| 1999© by Butch Walker
The Bible is its own best teacher. The Bible however is not arranged like an encyclopedia. You
cannot go to chapter 1 and read everything about God and go to chapter 2 to read everything about
Jesus, etc. Remember when reading the Bible the verses and chapter breaks are placed in the
scriptures by man. It is better to read by paragraph, these too are man-made but they do conform
better to the original language than verses. Some ground rules need to be set up first:
Now with those in mind, let's lay out the way to read the Bible to let it build on itself:
- Pray first before opening God's word. Ask for guidance and to be able to accept what is written
and to be able to apply His will to your life.
- Never, never read the Bible trying to proof your belief on any subject. It is only human nature
to take ideas out of context.
- When you are reading and come across something that does not make sense, reread the paragraph or
chapter again. If you still do not understand, write down the problem area and continue onward.
You may discover the answers later in your reading.
- Do not read large amounts of the Bible in one setting. Take breaks often. Or stay with about
4-6 chapters a day.
- Start with the New Testament, people who start with the Old Testament almost never read the Bible
all the way through. The New Testament is what is binding on us today not the Old. We need to
follow God's will for us today not what was intended for the Jews.

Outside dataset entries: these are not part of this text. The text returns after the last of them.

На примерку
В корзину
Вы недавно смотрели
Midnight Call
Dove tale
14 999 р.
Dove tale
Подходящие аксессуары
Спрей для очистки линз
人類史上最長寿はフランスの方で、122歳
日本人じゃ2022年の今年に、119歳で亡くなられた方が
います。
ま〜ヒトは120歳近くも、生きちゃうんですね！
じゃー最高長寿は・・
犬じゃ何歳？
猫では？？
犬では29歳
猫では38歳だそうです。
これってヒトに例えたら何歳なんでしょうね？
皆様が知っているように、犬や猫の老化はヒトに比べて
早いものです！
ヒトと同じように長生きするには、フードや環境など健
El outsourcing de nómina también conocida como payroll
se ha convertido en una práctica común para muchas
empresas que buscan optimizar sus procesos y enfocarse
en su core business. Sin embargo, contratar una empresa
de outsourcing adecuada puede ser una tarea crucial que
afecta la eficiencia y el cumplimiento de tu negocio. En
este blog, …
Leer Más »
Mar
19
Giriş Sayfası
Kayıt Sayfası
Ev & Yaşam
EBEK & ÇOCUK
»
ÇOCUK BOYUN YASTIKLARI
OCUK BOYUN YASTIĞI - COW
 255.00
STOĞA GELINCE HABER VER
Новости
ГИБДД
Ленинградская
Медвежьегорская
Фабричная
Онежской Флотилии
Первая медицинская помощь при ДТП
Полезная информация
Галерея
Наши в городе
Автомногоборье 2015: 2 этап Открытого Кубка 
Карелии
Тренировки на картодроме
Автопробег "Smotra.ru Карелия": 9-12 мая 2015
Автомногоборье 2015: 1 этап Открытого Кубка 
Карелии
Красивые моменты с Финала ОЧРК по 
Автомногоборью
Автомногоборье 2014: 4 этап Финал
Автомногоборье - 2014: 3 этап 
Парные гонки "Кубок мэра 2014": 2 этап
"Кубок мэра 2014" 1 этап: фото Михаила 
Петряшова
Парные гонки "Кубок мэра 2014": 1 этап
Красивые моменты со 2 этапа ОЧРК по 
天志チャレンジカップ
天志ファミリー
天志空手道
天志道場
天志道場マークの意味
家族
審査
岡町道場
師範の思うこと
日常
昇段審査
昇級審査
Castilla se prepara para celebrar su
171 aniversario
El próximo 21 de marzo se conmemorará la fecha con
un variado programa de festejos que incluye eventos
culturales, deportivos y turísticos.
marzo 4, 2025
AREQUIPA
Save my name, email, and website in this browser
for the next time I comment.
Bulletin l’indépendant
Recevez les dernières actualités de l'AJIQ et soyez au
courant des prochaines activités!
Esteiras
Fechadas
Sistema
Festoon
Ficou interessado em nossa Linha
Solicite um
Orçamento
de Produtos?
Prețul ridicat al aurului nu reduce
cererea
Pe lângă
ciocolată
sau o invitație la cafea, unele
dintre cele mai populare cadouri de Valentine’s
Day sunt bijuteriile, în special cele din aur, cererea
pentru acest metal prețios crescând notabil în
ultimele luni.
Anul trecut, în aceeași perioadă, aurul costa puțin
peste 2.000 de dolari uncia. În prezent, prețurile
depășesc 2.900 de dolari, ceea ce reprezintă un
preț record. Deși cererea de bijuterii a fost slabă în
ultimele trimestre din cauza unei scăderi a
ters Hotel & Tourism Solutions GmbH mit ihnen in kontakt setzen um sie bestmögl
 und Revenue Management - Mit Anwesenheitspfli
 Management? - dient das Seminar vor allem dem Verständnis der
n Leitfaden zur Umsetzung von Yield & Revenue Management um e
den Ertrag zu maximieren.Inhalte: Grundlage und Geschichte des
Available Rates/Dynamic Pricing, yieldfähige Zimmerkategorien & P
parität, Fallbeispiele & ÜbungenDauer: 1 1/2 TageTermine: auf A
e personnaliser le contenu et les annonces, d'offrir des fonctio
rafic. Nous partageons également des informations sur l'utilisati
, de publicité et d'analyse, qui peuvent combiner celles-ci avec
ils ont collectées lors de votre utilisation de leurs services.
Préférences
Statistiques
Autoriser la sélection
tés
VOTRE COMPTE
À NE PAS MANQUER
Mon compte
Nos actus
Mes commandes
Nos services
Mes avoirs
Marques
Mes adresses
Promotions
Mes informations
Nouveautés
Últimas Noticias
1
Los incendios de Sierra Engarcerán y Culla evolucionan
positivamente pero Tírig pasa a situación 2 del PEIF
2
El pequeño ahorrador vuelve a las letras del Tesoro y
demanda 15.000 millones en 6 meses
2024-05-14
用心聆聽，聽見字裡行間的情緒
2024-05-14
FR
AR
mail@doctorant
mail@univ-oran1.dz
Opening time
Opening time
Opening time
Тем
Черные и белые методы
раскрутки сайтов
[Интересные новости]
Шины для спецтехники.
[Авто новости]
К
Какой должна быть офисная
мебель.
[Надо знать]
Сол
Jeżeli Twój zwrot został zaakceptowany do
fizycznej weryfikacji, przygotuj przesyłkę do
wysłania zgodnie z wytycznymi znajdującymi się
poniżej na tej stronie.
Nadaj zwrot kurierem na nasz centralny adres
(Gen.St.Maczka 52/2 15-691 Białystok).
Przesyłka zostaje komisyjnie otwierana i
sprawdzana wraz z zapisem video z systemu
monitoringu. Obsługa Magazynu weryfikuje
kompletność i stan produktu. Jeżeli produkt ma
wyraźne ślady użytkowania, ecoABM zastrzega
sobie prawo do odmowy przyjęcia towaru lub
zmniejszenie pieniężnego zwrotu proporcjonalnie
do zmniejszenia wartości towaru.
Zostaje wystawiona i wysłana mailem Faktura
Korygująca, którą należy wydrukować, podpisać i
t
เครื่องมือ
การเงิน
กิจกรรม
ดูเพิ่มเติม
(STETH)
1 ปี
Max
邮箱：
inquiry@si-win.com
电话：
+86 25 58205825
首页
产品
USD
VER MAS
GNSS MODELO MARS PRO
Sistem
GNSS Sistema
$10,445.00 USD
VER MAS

- Forget everything you have ever heard about Jesus, God and the Bible before you start reading the
Bible. Don't take what you want it to say with you first.
Your voyage through God's Word will take about 5 weeks. It will be the best traveling you can
ever take. You will laugh and you will cry. It has everything that makes a very good book,
and lots more. It can teach you the most important things for this life and the one to come.
- Read "Mark." (It is written in chronological order.)
- Read "Matthew." (It goes into better detail of some events and adds more about Jesus.)
- Read "John." (It contains a lot of the life of Jesus not before read, especially his last two weeks before the crucifixion.)
- Read "Luke" then "Acts." (Both written by Apostle Paul's traveling companion Luke. Acts is a continuation of Luke. It describes the early church and contains the examples of New Testament conversions.)
- Read "Galations." (It deals with the reasons why we do not follow the Old Testament Laws in a more simplified way than does Romans or Hebrews.)
- Then read the rest of the New Testament starting at Romans and going to Revelation.